- _TASK TO CARRY OUT_:
Retype the line where "dynamic real-time deformability" appears and each line that follows it down to the last line of the records below. Leave the pictures out.
** Start EXTRACTED MATERIAL **
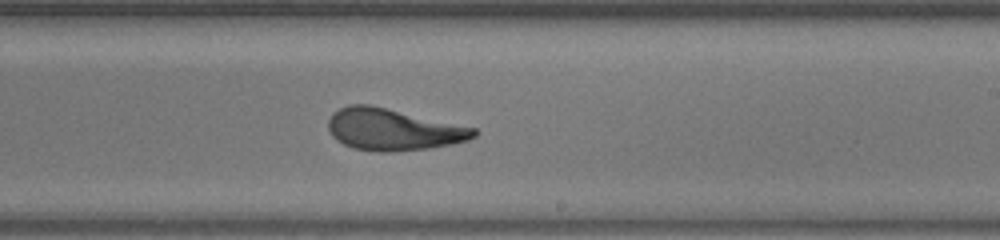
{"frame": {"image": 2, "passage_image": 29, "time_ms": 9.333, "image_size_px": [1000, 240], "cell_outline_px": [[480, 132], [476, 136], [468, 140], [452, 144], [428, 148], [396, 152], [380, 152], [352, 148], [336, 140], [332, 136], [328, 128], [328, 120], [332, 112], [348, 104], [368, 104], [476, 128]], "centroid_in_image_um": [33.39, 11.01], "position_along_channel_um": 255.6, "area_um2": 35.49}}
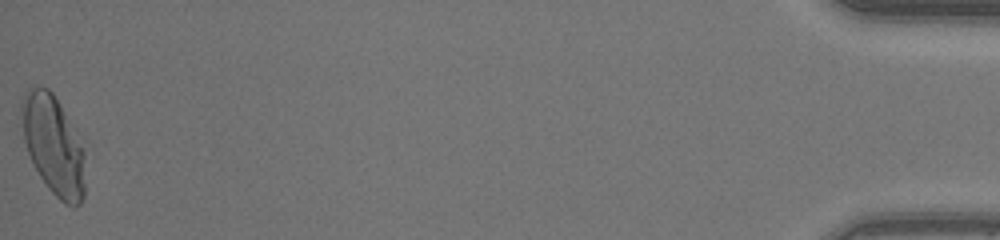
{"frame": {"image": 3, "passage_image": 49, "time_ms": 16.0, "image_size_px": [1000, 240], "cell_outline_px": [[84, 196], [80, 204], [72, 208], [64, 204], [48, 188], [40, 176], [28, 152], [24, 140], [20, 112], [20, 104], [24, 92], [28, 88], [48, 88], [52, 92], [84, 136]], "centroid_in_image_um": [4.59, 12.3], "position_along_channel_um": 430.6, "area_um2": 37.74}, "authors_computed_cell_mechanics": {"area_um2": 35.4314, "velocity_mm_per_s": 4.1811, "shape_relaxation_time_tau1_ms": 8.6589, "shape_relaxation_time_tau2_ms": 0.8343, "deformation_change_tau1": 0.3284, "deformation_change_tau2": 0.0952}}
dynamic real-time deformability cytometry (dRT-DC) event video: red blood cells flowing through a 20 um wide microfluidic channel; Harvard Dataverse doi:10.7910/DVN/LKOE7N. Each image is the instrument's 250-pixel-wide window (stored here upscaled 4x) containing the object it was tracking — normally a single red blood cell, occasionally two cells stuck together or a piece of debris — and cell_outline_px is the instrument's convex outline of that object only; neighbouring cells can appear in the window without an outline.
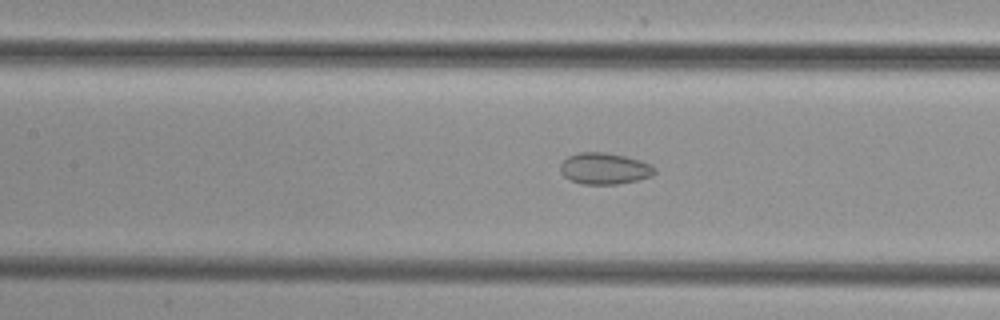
{"species": "common noctule bat (a hibernating species)", "species_latin": "Nyctalus noctula", "temperature_condition": "cold", "stored_images_in_passage": 35, "camera_frame_rate_fps": 3000, "um_per_image_px": 0.085, "animal": {"sex": "female", "body_mass_g": 29.2, "forearm_length_mm": 56.3}, "frame": {"image": 1, "passage_image": 10, "time_ms": 3.0, "image_size_px": [1000, 320], "cell_outline_px": [[656, 172], [652, 176], [636, 180], [616, 184], [580, 184], [564, 176], [560, 172], [560, 164], [568, 156], [580, 152], [604, 152], [624, 156], [640, 160], [656, 168]], "centroid_in_image_um": [51.36, 14.32], "position_along_channel_um": 156.0, "area_um2": 17.17}}
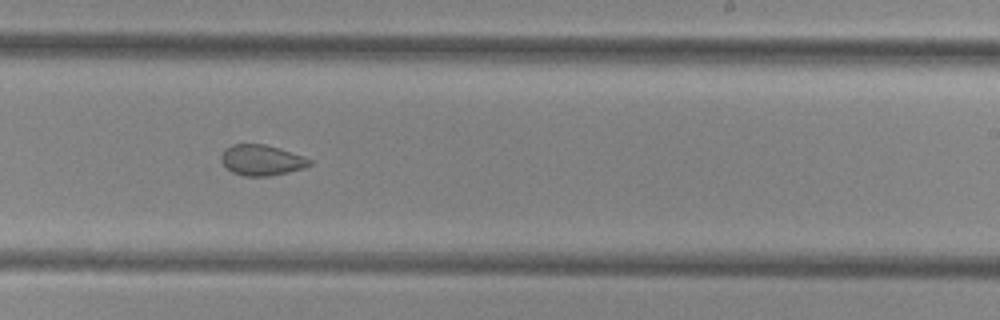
{"frame": {"image": 2, "passage_image": 18, "time_ms": 5.667, "image_size_px": [1000, 320], "cell_outline_px": [[312, 164], [304, 168], [288, 172], [268, 176], [244, 176], [232, 172], [220, 160], [220, 156], [224, 148], [232, 144], [264, 144], [312, 160]], "centroid_in_image_um": [22.18, 13.62], "position_along_channel_um": 266.8, "area_um2": 15.55}}
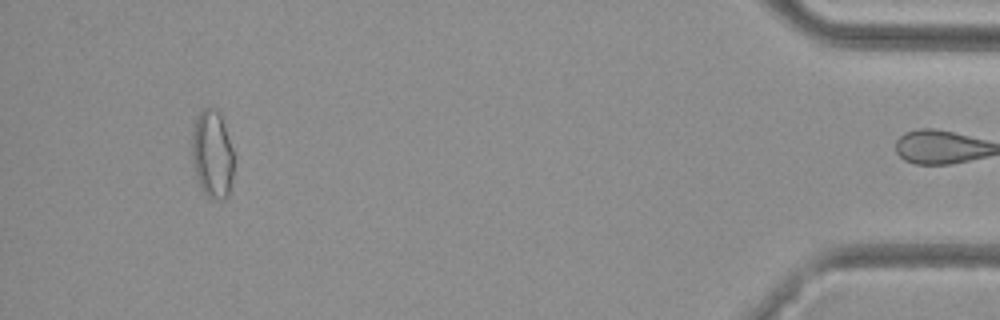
** End EXTRACTED MATERIAL **
- _THE RESPONSE_:
dynamic real-time deformability cytometry (dRT-DC) event video: red blood cells flowing through a 20 um wide microfluidic channel; Harvard Dataverse doi:10.7910/DVN/LKOE7N. Each image is the instrument's 250-pixel-wide window (stored here upscaled 4x) containing the object it was tracking — normally a single red blood cell, occasionally two cells stuck together or a piece of debris — and cell_outline_px is the instrument's convex outline of that object only; neighbouring cells can appear in the window without an outline.
{"species": "common noctule bat (a hibernating species)", "species_latin": "Nyctalus noctula", "temperature_condition": "cold", "stored_images_in_passage": 35, "camera_frame_rate_fps": 3000, "um_per_image_px": 0.085, "animal": {"sex": "female", "body_mass_g": 29.2, "forearm_length_mm": 56.3}, "frame": {"image": 1, "passage_image": 10, "time_ms": 3.0, "image_size_px": [1000, 320], "cell_outline_px": [[656, 172], [652, 176], [636, 180], [616, 184], [580, 184], [564, 176], [560, 172], [560, 164], [568, 156], [580, 152], [604, 152], [624, 156], [640, 160], [656, 168]], "centroid_in_image_um": [51.36, 14.32], "position_along_channel_um": 156.0, "area_um2": 17.17}}
{"frame": {"image": 2, "passage_image": 18, "time_ms": 5.667, "image_size_px": [1000, 320], "cell_outline_px": [[312, 164], [304, 168], [288, 172], [268, 176], [244, 176], [232, 172], [220, 160], [220, 156], [224, 148], [232, 144], [264, 144], [312, 160]], "centroid_in_image_um": [22.18, 13.62], "position_along_channel_um": 266.8, "area_um2": 15.55}}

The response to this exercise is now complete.